We do not have to go to war with other nations, but at least we can strive with other nations to encourage the kind of peace that will lighten the troubles of the world, and by so doing help our own Nation as well.

I ask that all of us everywhere think things through with the single aim of how best to serve the future of our own Nation. I do not mean merely its future relationship with the outside world. I mean its domestic future as well-the work, the security, the prosperity, the happiness, the life of all the boys and girls of the United States, as they are inevitably affected by such world relationships. For it becomes clearer and clearer that the future world will be a shabby and dangerous place to live in-even for Americans to live in-if it is ruled by force in the hands of a few.

Already the crash of swiftly moving events over the earth has made us all think with a longer view. Fortunately, that thinking cannot be controlled by partisanship. The time is long past when any political party or any particular group can curry and capture public favor by labeling itself the "peace party" or the "peace bloc." That label belongs to the whole United States and to every right thinking man, woman, and child within it.

For out of all the military and diplomatic turmoil, out of all the propaganda and counterpropaganda of the present conflicts, there are two facts which stand out and which the whole world acknowledges.

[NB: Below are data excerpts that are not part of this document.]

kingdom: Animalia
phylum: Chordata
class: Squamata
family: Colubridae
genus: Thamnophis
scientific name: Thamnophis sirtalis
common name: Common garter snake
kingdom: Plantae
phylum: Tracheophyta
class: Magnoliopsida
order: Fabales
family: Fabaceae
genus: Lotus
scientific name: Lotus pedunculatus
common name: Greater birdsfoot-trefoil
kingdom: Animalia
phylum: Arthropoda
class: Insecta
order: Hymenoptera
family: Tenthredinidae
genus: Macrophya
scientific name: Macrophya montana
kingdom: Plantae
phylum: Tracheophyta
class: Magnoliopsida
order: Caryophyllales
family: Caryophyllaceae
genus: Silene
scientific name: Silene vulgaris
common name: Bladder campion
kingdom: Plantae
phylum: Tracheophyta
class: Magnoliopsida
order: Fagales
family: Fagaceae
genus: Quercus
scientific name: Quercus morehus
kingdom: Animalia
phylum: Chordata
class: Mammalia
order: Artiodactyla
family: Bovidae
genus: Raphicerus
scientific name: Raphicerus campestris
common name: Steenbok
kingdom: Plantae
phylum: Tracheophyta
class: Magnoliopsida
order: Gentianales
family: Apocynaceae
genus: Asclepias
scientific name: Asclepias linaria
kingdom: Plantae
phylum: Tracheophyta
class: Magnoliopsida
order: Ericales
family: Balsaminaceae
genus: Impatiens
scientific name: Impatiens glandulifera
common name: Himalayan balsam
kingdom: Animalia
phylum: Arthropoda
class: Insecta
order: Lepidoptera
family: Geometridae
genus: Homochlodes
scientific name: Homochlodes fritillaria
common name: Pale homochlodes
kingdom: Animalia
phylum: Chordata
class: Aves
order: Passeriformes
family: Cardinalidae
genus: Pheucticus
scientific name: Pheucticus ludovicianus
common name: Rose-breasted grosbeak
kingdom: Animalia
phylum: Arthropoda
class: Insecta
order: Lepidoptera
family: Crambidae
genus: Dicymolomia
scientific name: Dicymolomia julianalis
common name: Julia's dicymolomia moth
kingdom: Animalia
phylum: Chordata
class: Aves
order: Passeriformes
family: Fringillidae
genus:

The first is that never before has the Government of the United States done so much as in our recent past to establish and maintain the policy of the good neighbor with its sister nations.

The second is that in almost every nation in the world today there is a true public belief that the United States has been, and will con

tinue to be, a potent and active factor in seeking the reestablishment

of peace.

In these recent years we have had a clean record of peace and good will. It is an open book that cannot be twisted or defamed. It is a record that must be continued and enlarged.

So I hope that Americans everywhere will work out for themselves the several alternatives which lie before world civilization, which necessarily includes our own.

We must look ahead and see the possibilities for our children if the rest of the world comes to be dominated by concentrated force aloneeven though today we are a very great and a very powerful nation.

We must look ahead and see the effect on our own future if all the small nations throughout the world have their independence snatched from them or become mere appendages to relatively vast and powerful military systems.

We must look ahead and see the kind of lives our children would have to lead if a large part of the rest of the world were compelled to worship the god imposed by a military ruler, or were forbidden to worship God at all; if the rest of the world were forbidden to read and hear the facts-the daily news of their own and other nations-if they were deprived of the truth which makes men free.

We must look ahead and see the effect on our future generations if world trade is controlled by any nation or group of nations which sets up that control through military force.

It is, of course, true that the record of past centuries includes destruction of small nations, enslavement of peoples, and building of empires on the foundation of force. But wholly apart from the greater international morality which we seek today, we recognize the practical fact that with modern weapons and modern conditions, modern man can no longer live a civilized life if we are to go back to the practice of wars and conquests of the seventeenth and eighteenth centuries.

Summing up this need of looking ahead, and in words of common sense and good American citizenship, I hope that we will have fewer American ostriches in our midst. It is not good for the ultimate health of ostriches to bury their heads in the sand.

Only an ostrich would look upon these wars through the eyes of cynicism or ridicule.

Of course, the peoples of other nations have the right to choose their own form of government. But we in this Nation still believe that such choice should be predicated on certain freedoms which we think are essential everywhere. We know that we ourselves will never be wholly safe at home unless other governments recognize such freedoms.